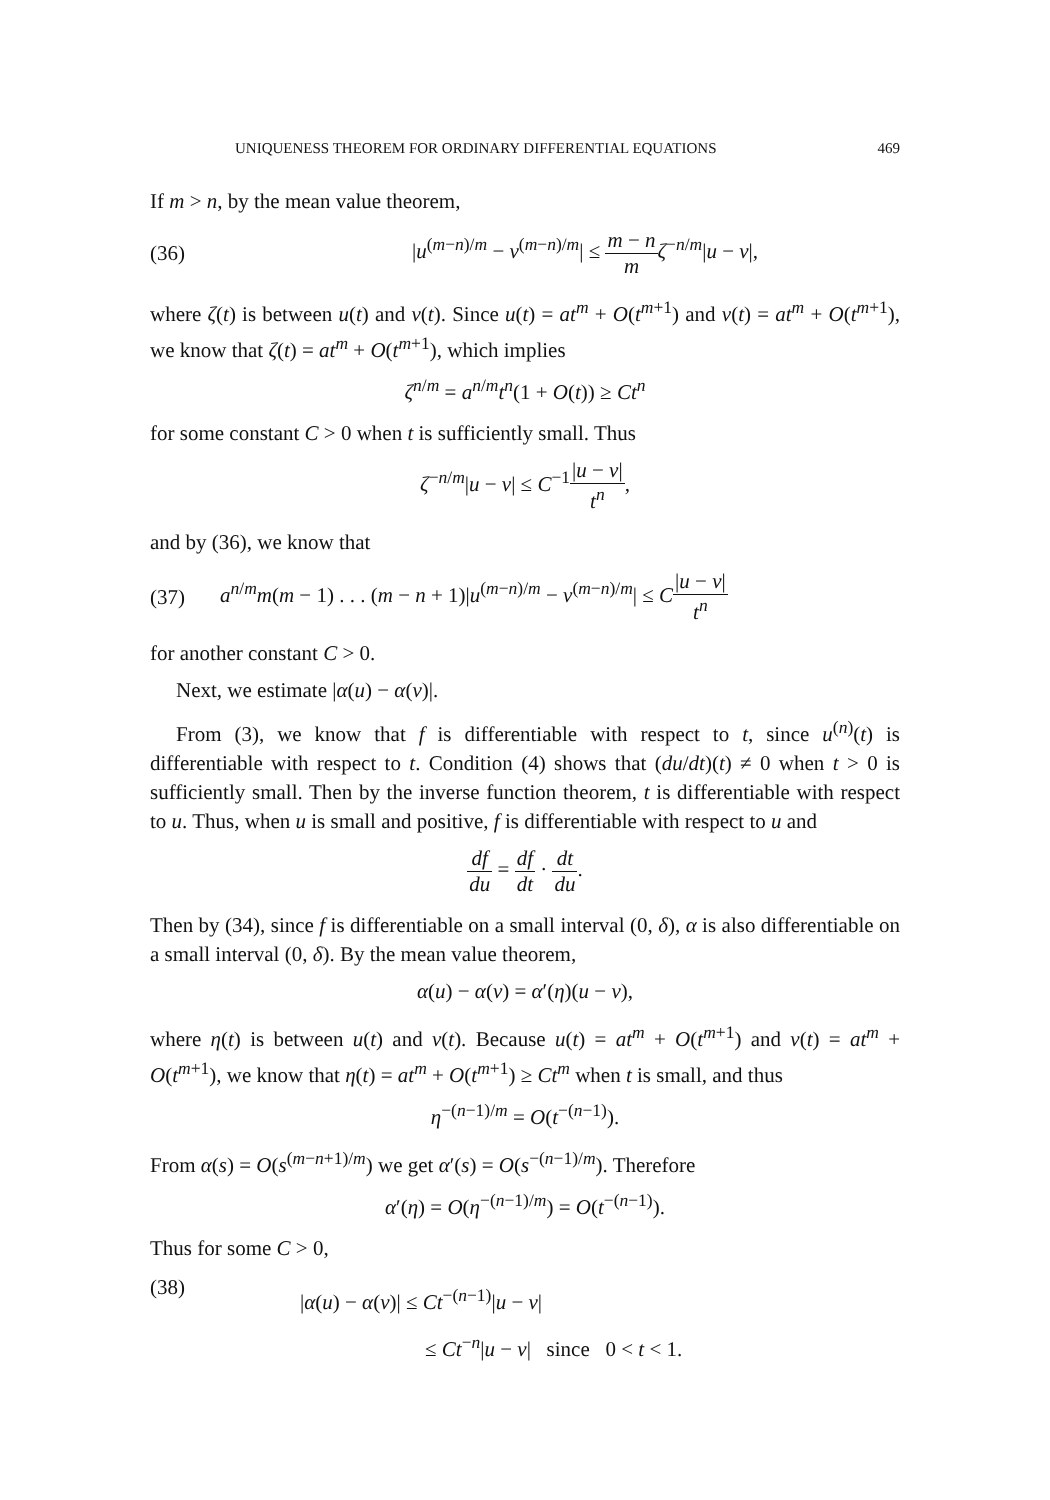UNIQUENESS THEOREM FOR ORDINARY DIFFERENTIAL EQUATIONS 469
If m > n, by the mean value theorem,
(36) |u<sup>(m−n)/m</sup> − v<sup>(m−n)/m</sup>| ≤ m − n m ζ<sup>−n/m</sup>|u − v|,
where ζ(t) is between u(t) and v(t). Since u(t) = at<sup>m</sup> + O(t<sup>m+1</sup>) and v(t) = at<sup>m</sup> + O(t<sup>m+1</sup>), we know that ζ(t) = at<sup>m</sup> + O(t<sup>m+1</sup>), which implies
ζ<sup>n/m</sup> = a<sup>n/m</sup>t<sup>n</sup>(1 + O(t)) ≥ Ct<sup>n</sup>
for some constant C > 0 when t is sufficiently small. Thus
ζ<sup>−n/m</sup>|u − v| ≤ C<sup>−1</sup>|u − v| t<sup>n</sup>,
and by (36), we know that
(37) a<sup>n/m</sup>m(m − 1) . . . (m − n + 1)|u<sup>(m−n)/m</sup> − v<sup>(m−n)/m</sup>| ≤ C|u − v| t<sup>n</sup>
for another constant C > 0.
Next, we estimate |α(u) − α(v)|.
From (3), we know that f is differentiable with respect to t, since u<sup>(n)</sup>(t) is differentiable with respect to t. Condition (4) shows that (du/dt)(t) ≠ 0 when t > 0 is sufficiently small. Then by the inverse function theorem, t is differentiable with respect to u. Thus, when u is small and positive, f is differentiable with respect to u and
df du = df dt · dt du.
Then by (34), since f is differentiable on a small interval (0, δ), α is also differentiable on a small interval (0, δ). By the mean value theorem,
α(u) − α(v) = α′(η)(u − v),
where η(t) is between u(t) and v(t). Because u(t) = at<sup>m</sup> + O(t<sup>m+1</sup>) and v(t) = at<sup>m</sup> + O(t<sup>m+1</sup>), we know that η(t) = at<sup>m</sup> + O(t<sup>m+1</sup>) ≥ Ct<sup>m</sup> when t is small, and thus
η<sup>−(n−1)/m</sup> = O(t<sup>−(n−1)</sup>).
From α(s) = O(s<sup>(m−n+1)/m</sup>) we get α′(s) = O(s<sup>−(n−1)/m</sup>). Therefore
α′(η) = O(η<sup>−(n−1)/m</sup>) = O(t<sup>−(n−1)</sup>).
Thus for some C > 0,
(38) |α(u) − α(v)| ≤ Ct<sup>−(n−1)</sup>|u − v|
≤ Ct<sup>−n</sup>|u − v| since 0 < t < 1.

■ Work request
Across the whole listing above, determine how many lines hold the word "constant". Only that number is wanted.

■ Task solution
2